[DE-FRA1]: Compute nodes issue
Incident Report for UpCloud
Postmortem

DE-FRA1 Postmortem 2020-02-29

We sincerely apologise for the loss of service to our users in DE-FRA1 that occurred on Saturday 29th of February 2020 at 11:33 UTC. We also apologise for the delay in publishing this postmortem as it took some time to gather and assess all the information related to the incident.

All affected cloud servers have been brought back online and all services are operating normally. Although there was an interruption of service, at no point was there any risk of data loss for our users.

While we realise this postmortem will not excuse us for the loss of service, but we wish that it explains what led to the incident and what was done to resolve it.

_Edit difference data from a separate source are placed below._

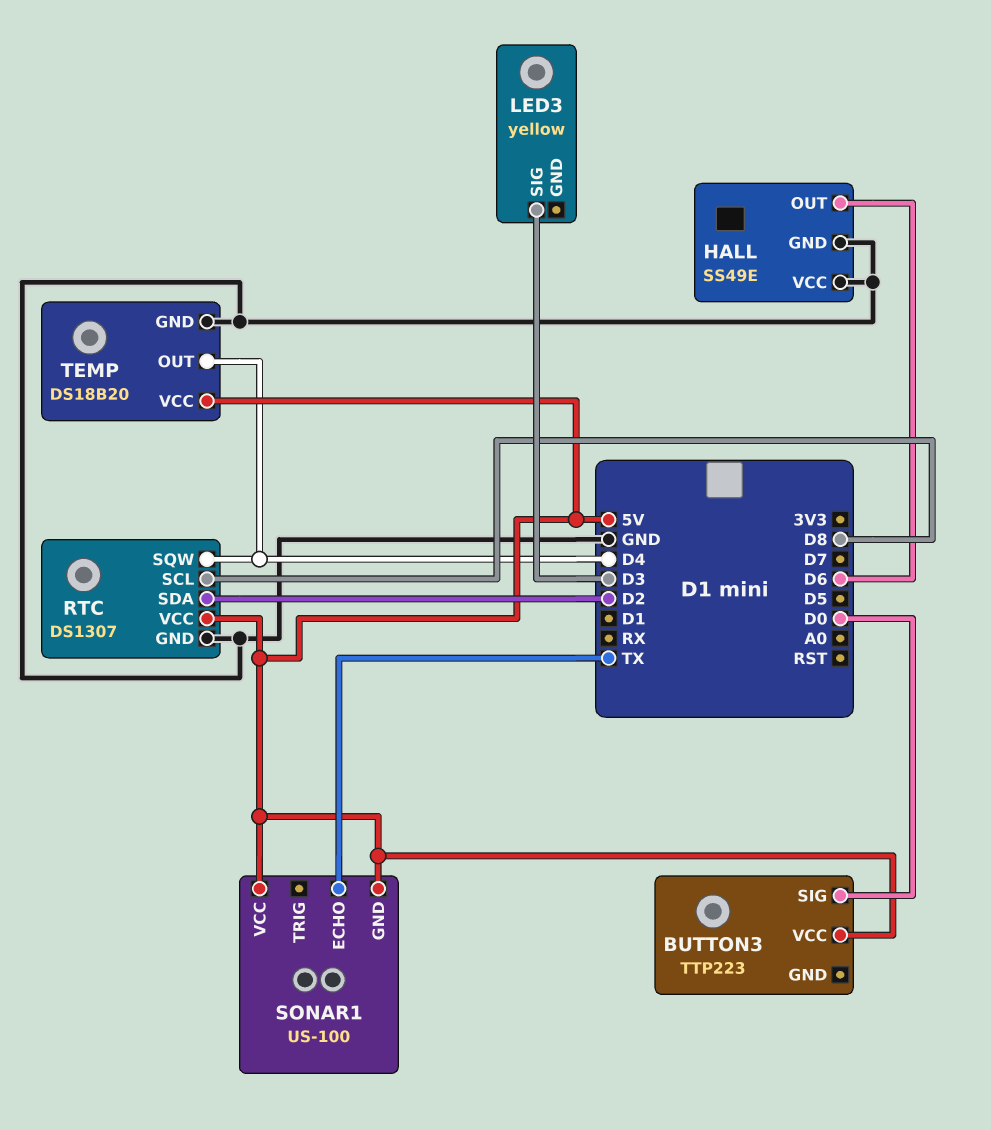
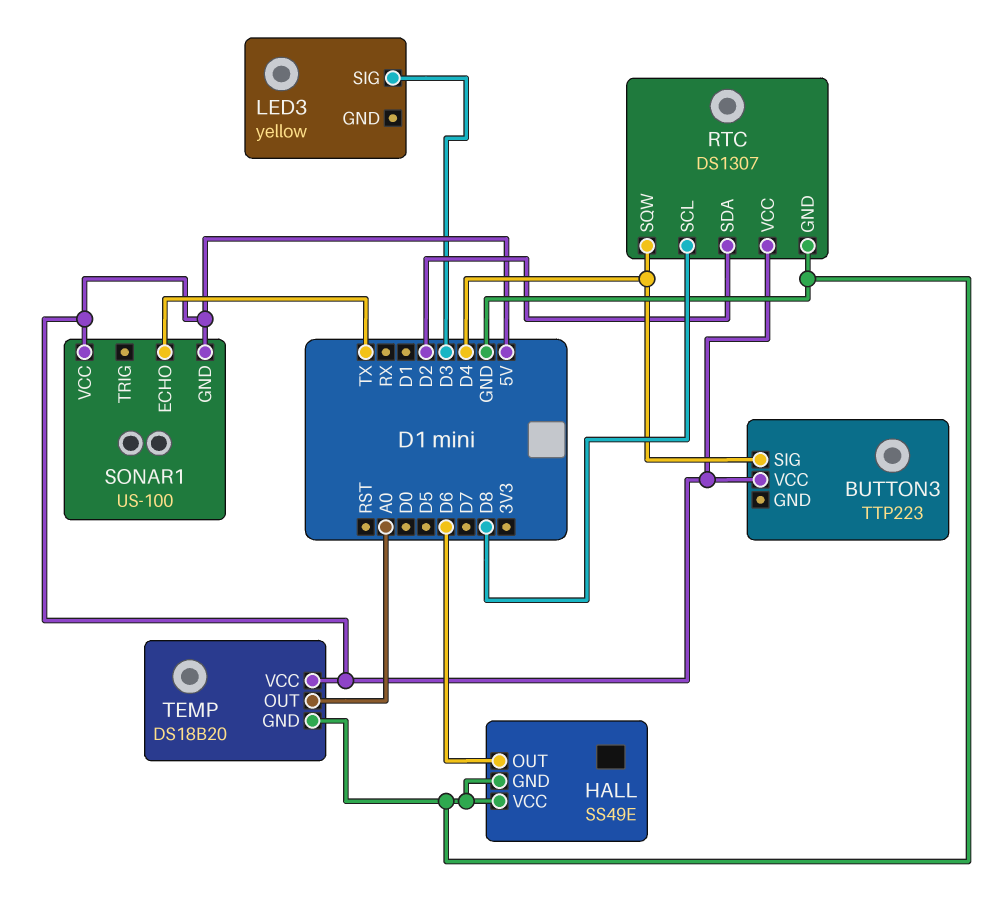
BUTTON3 pin SIG: D0 -> D4
TEMP pin OUT: D4 -> A0

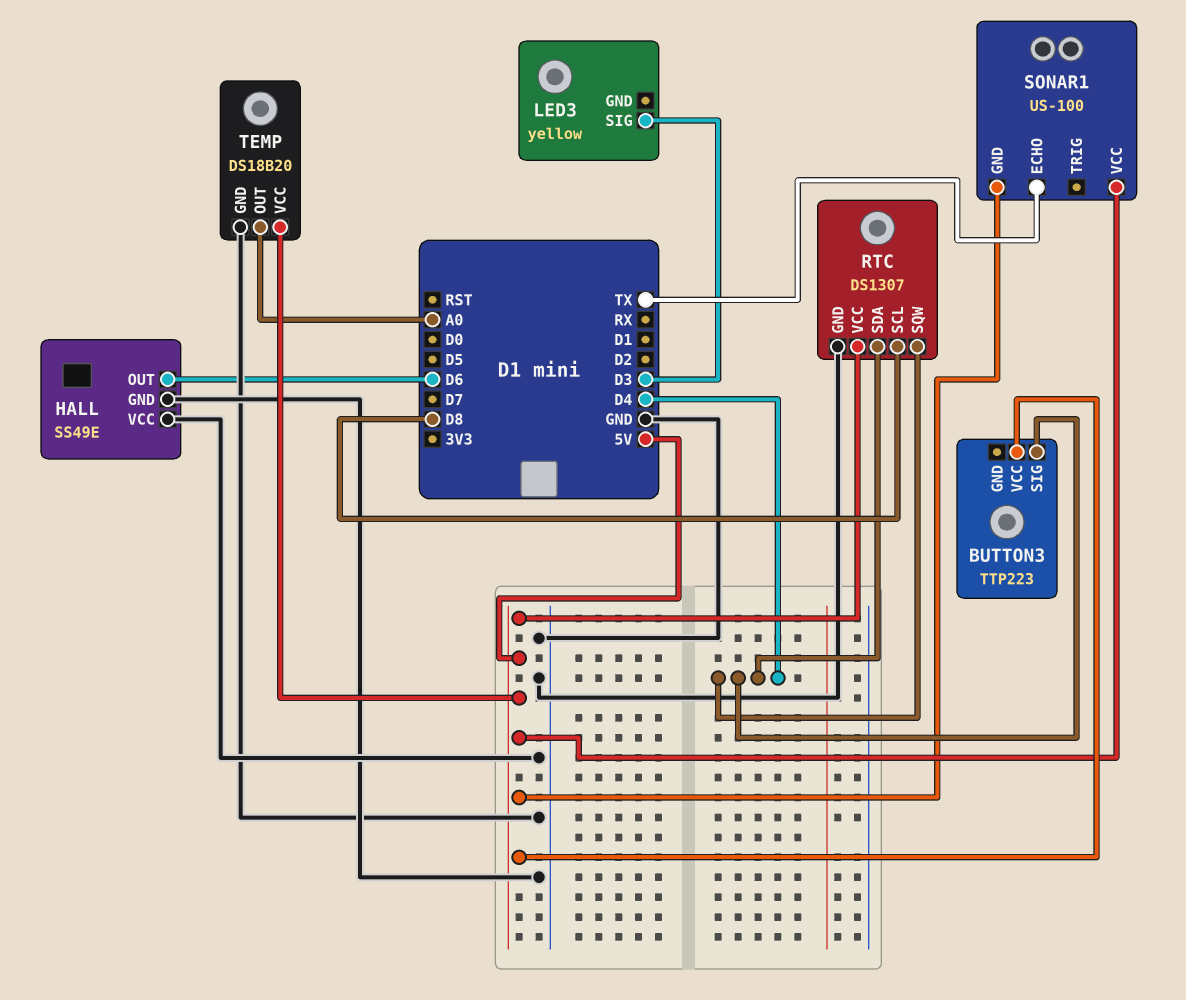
RTC pin SDA: D2 -> D4

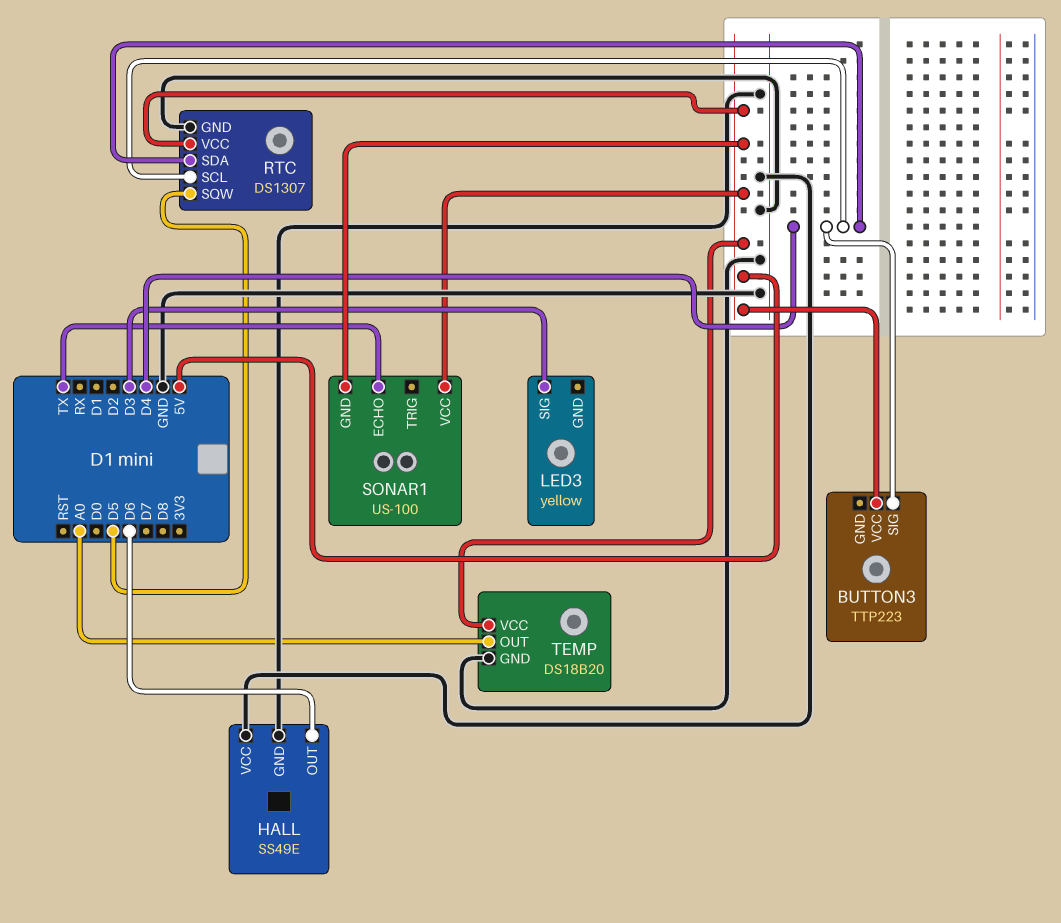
RTC pin SCL: D8 -> D4
RTC pin SQW: D4 -> D5

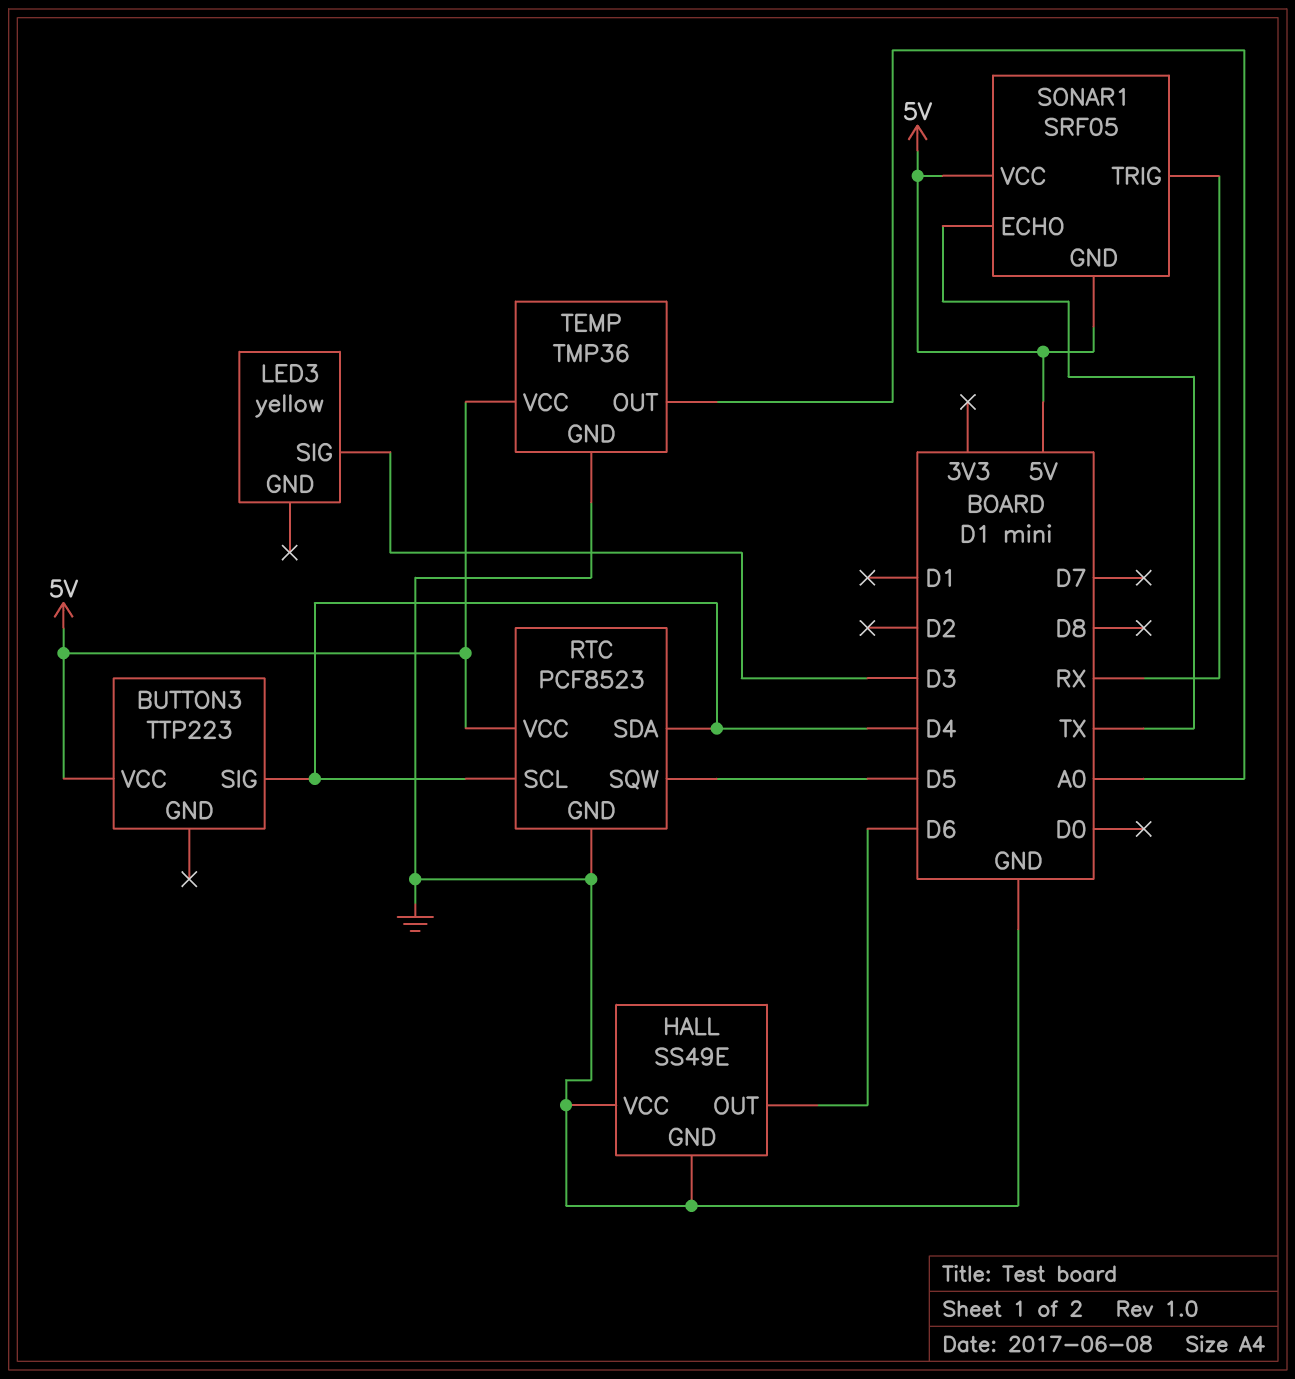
RTC: DS1307 -> PCF8523
SONAR1: US-100 -> SRF05
SONAR1 pin TRIG: none -> RX
TEMP: DS18B20 -> TMP36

On the 29th of February at 9:58 UTC the facility housing our DE-FRA1 data centre experienced a short power disruption in the local power grid. The disruption was caused by a fault at the local grid provider in the east part of Frankfurt.

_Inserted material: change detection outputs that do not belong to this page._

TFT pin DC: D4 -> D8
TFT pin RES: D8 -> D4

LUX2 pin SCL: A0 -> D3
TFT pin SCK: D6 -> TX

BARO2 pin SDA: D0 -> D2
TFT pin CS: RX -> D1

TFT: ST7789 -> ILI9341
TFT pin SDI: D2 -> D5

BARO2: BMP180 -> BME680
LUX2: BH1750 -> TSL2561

Backup battery power delivery buffered the short fluctuation as intended until the grid power stabilised and the data centre switched back to the main supply. However, the power fluctuation caused a fault in the cooling system which allowed temperatures inside the data centre to rise.

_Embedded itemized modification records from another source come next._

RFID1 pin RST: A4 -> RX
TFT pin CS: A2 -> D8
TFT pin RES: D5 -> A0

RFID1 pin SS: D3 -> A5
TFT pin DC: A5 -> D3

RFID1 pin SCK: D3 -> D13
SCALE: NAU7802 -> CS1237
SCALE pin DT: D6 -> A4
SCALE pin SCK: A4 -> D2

During a technical review following the power fluctuations, the data centre facility operators detected a fault in the cooling control system that had not restarted as expected. The cooling was first turned back on manually which halted the rise in temperatures and began cooling the server rooms. The cooling vendor was called on-site for immediate emergency repairs and the cooling control system was switched back to automatic operation.

Despite the cooling having been re-enabled, the temperatures within the data centre had exceeded safe levels. The increase in temperature reduced the effectiveness of the server hardware cooling and caused systems to shut down to protect themselves from overheating.

Once the temperatures returned back within safe operating levels, we immediately began restoring all services. After all cloud servers had been restarted and services returned to normal operating status, we continued to closely monitor the results until we were confident to call the incident resolved.

We are truly sorry for the loss of service.

Summary of the timeline

10:58: Loss of grid supply was detected at the data centre facility

11:05: First check on the systems by on-site personnel

11:13: Emergency on-call informed and requested to come to the site

11:33: We identified the issue within our services which affected multiple nodes

11:35: Arrival of several site teams

11:40: Technicians attending the site performed checks on all systems

12:00: Rising temperatures detected

12:17: Cooling vendor called for on-site support

12:30: Cooling switched to manual mode by on-site personnel – temperatures decreasing

13:04: Temperatures returned back in the normal range

13:16: We finished restoring all services and continued monitoring the results

15:00: Arrival of the cooling vendor on site

15:00: The incident was marked resolved

15:20: Repair of the cooling control and switchback to automatic operation

15:30: No further deviations detected on-site and all systems back to normal operation

Posted Mar 10, 2020 - 11:03 UTC

Resolved
This incident has been resolved.
Posted Feb 29, 2020 - 15:00 UTC
Monitoring
A fix has been implemented and we are monitoring the results.
Posted Feb 29, 2020 - 13:16 UTC
Update
We are continuing to work on a fix for this issue.
Posted Feb 29, 2020 - 11:54 UTC
Identified
We have identified an issue with our Frankfurt data centre which is affecting multiple nodes. The problem may cause affected cloud servers to become slow or unresponsive.
We are working to bring all affected servers back online and resolve the situation as soon as possible.
Posted Feb 29, 2020 - 11:33 UTC
This incident affected: DE-FRA1 - Germany (DE-FRA1: Virtualization Hosts).